Two members of the Taliban one holding a Kalashnikov and another stick could be seen following the woman. As she continued to walk, one of the men ran towards her and lashed her with a stick, while another one could be seen pointing his gun towards her to threaten her.
Scared, the woman could be seen running away from the men.
The video was shared on Twitter by the former deputy speaker of the Parliament in Afghanistan Fawzia Koofi who was the first woman in the country to be elected to the post.
“Why???”, Koofi wrote in her tweet to express her surprise and disappointment at the gesture.
Meanwhile, Pakistani Prime Minister Imran Khan on Tuesday told Russian President Vladimir Putin that close coordination and consultations between Pakistan and Russia on the evolving situation in Afghanistan were of “crucial importance”, a statement from the Prime Minister Office said.
According to the statement, the premier’s remarks came during a telephone call he received from President Putin.

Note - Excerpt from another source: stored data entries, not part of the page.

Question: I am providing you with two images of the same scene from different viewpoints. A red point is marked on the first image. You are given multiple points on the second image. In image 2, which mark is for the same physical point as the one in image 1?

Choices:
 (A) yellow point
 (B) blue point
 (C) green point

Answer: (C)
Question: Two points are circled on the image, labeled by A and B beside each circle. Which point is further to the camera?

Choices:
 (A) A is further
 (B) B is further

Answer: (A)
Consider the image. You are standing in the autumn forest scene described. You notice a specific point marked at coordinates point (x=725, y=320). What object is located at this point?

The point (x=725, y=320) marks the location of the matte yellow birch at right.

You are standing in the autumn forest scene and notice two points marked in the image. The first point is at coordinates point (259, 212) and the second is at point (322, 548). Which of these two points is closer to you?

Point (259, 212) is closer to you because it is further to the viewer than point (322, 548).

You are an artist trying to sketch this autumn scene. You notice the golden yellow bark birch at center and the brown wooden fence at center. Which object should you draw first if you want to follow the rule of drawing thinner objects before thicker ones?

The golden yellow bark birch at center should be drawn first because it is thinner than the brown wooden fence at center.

“Recalling their earlier telephone conversation of August 25, the two leaders exchanged views on the latest developments of Afghanistan, bilateral cooperation, and collaboration in the Shanghai Cooperation Organization (SCO),” said the statement.
It said that the prime minister underscored the importance of peace and stability in Afghanistan for regional security and prosperity. “He emphasized the urgent need for provision of humanitarian assistance to Afghanistan and the imperative of averting an economic crisis,” the statement added.
According to the statement, the premier further underlined the need for the international community to remain engaged in Afghanistan. He stressed that the Afghan people should not be abandoned at this crucial juncture.
In the bilateral context, the prime minister emphasized the growing cooperation across a range of sectors and reaffirmed Pakistan’s commitment to further upgrade the overall relationship. He underscored that strengthening trade and investments and energy cooperation were the “cornerstones” of engagement with Russia.
The prime minister, according to the statement, also reaffirmed the government’s resolve for early realization of the Pakistan Stream Gas Pipeline Project.
The statement said that the prime minister reiterated his invitation to President Putin to visit Pakistan. President Putin, in turn, renewed his invitation to the premier to undertake a visit to Russia, it added.
“Relations between Pakistan and Russia have been on an upward trajectory propelled by converging views on important regional and international issues, growing trust, and increasing bilateral cooperation manifested by recent high-level interactions,” the statement noted.
“The two leaders agreed to remain in close contact,” it concluded by saying.